[What is required]: Your answer should repeat every record verbatim.
**** Data excerpts
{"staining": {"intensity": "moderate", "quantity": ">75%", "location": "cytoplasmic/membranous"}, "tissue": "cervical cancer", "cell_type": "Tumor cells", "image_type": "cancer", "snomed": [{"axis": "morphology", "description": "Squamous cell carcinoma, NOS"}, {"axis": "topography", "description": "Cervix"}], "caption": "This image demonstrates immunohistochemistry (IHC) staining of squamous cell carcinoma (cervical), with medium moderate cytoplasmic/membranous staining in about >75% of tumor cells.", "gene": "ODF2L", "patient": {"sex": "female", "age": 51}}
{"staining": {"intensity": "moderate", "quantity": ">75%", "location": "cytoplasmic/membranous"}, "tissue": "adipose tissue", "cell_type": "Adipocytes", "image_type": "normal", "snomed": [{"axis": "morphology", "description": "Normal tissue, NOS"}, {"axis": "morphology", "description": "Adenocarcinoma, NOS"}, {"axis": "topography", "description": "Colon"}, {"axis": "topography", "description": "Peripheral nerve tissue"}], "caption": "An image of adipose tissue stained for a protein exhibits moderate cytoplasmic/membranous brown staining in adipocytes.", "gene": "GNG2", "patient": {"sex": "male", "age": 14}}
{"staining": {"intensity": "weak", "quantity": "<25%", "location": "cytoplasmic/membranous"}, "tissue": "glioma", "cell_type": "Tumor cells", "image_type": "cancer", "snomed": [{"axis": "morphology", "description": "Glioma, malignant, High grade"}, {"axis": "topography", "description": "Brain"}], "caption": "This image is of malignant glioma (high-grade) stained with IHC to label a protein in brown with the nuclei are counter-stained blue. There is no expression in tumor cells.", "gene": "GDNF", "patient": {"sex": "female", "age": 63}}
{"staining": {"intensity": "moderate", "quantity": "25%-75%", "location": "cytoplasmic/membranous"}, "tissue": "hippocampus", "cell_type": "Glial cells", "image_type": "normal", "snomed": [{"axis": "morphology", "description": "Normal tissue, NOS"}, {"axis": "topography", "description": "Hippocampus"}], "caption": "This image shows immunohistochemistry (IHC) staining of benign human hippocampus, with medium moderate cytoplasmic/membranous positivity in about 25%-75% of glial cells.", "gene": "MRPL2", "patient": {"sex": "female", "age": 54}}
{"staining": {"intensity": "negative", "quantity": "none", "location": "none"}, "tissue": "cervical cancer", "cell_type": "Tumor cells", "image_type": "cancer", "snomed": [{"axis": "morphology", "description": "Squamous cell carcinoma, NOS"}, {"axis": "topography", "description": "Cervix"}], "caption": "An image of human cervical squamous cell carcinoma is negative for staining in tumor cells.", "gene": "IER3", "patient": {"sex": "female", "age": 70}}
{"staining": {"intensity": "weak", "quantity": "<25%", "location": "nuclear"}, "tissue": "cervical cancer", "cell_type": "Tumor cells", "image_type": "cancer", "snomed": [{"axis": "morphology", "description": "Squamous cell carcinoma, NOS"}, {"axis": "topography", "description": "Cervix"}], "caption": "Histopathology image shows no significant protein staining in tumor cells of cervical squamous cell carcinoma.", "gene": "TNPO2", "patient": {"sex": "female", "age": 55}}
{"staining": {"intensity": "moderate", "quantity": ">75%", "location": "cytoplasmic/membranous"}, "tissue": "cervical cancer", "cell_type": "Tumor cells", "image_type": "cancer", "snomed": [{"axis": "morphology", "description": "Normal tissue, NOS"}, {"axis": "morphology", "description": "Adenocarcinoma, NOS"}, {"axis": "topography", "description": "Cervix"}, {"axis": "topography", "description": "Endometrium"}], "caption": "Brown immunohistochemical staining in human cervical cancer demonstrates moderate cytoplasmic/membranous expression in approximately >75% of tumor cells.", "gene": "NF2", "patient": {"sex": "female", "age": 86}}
********
[Task result]:
{"staining": {"intensity": "moderate", "quantity": ">75%", "location": "cytoplasmic/membranous"}, "tissue": "cervical cancer", "cell_type": "Tumor cells", "image_type": "cancer", "snomed": [{"axis": "morphology", "description": "Squamous cell carcinoma, NOS"}, {"axis": "topography", "description": "Cervix"}], "caption": "This image demonstrates immunohistochemistry (IHC) staining of squamous cell carcinoma (cervical), with medium moderate cytoplasmic/membranous staining in about >75% of tumor cells.", "gene": "ODF2L", "patient": {"sex": "female", "age": 51}}
{"staining": {"intensity": "moderate", "quantity": ">75%", "location": "cytoplasmic/membranous"}, "tissue": "adipose tissue", "cell_type": "Adipocytes", "image_type": "normal", "snomed": [{"axis": "morphology", "description": "Normal tissue, NOS"}, {"axis": "morphology", "description": "Adenocarcinoma, NOS"}, {"axis": "topography", "description": "Colon"}, {"axis": "topography", "description": "Peripheral nerve tissue"}], "caption": "An image of adipose tissue stained for a protein exhibits moderate cytoplasmic/membranous brown staining in adipocytes.", "gene": "GNG2", "patient": {"sex": "male", "age": 14}}
{"staining": {"intensity": "weak", "quantity": "<25%", "location": "cytoplasmic/membranous"}, "tissue": "glioma", "cell_type": "Tumor cells", "image_type": "cancer", "snomed": [{"axis": "morphology", "description": "Glioma, malignant, High grade"}, {"axis": "topography", "description": "Brain"}], "caption": "This image is of malignant glioma (high-grade) stained with IHC to label a protein in brown with the nuclei are counter-stained blue. There is no expression in tumor cells.", "gene": "GDNF", "patient": {"sex": "female", "age": 63}}
{"staining": {"intensity": "moderate", "quantity": "25%-75%", "location": "cytoplasmic/membranous"}, "tissue": "hippocampus", "cell_type": "Glial cells", "image_type": "normal", "snomed": [{"axis": "morphology", "description": "Normal tissue, NOS"}, {"axis": "topography", "description": "Hippocampus"}], "caption": "This image shows immunohistochemistry (IHC) staining of benign human hippocampus, with medium moderate cytoplasmic/membranous positivity in about 25%-75% of glial cells.", "gene": "MRPL2", "patient": {"sex": "female", "age": 54}}
{"staining": {"intensity": "negative", "quantity": "none", "location": "none"}, "tissue": "cervical cancer", "cell_type": "Tumor cells", "image_type": "cancer", "snomed": [{"axis": "morphology", "description": "Squamous cell carcinoma, NOS"}, {"axis": "topography", "description": "Cervix"}], "caption": "An image of human cervical squamous cell carcinoma is negative for staining in tumor cells.", "gene": "IER3", "patient": {"sex": "female", "age": 70}}
{"staining": {"intensity": "weak", "quantity": "<25%", "location": "nuclear"}, "tissue": "cervical cancer", "cell_type": "Tumor cells", "image_type": "cancer", "snomed": [{"axis": "morphology", "description": "Squamous cell carcinoma, NOS"}, {"axis": "topography", "description": "Cervix"}], "caption": "Histopathology image shows no significant protein staining in tumor cells of cervical squamous cell carcinoma.", "gene": "TNPO2", "patient": {"sex": "female", "age": 55}}
{"staining": {"intensity": "moderate", "quantity": ">75%", "location": "cytoplasmic/membranous"}, "tissue": "cervical cancer", "cell_type": "Tumor cells", "image_type": "cancer", "snomed": [{"axis": "morphology", "description": "Normal tissue, NOS"}, {"axis": "morphology", "description": "Adenocarcinoma, NOS"}, {"axis": "topography", "description": "Cervix"}, {"axis": "topography", "description": "Endometrium"}], "caption": "Brown immunohistochemical staining in human cervical cancer demonstrates moderate cytoplasmic/membranous expression in approximately >75% of tumor cells.", "gene": "NF2", "patient": {"sex": "female", "age": 86}}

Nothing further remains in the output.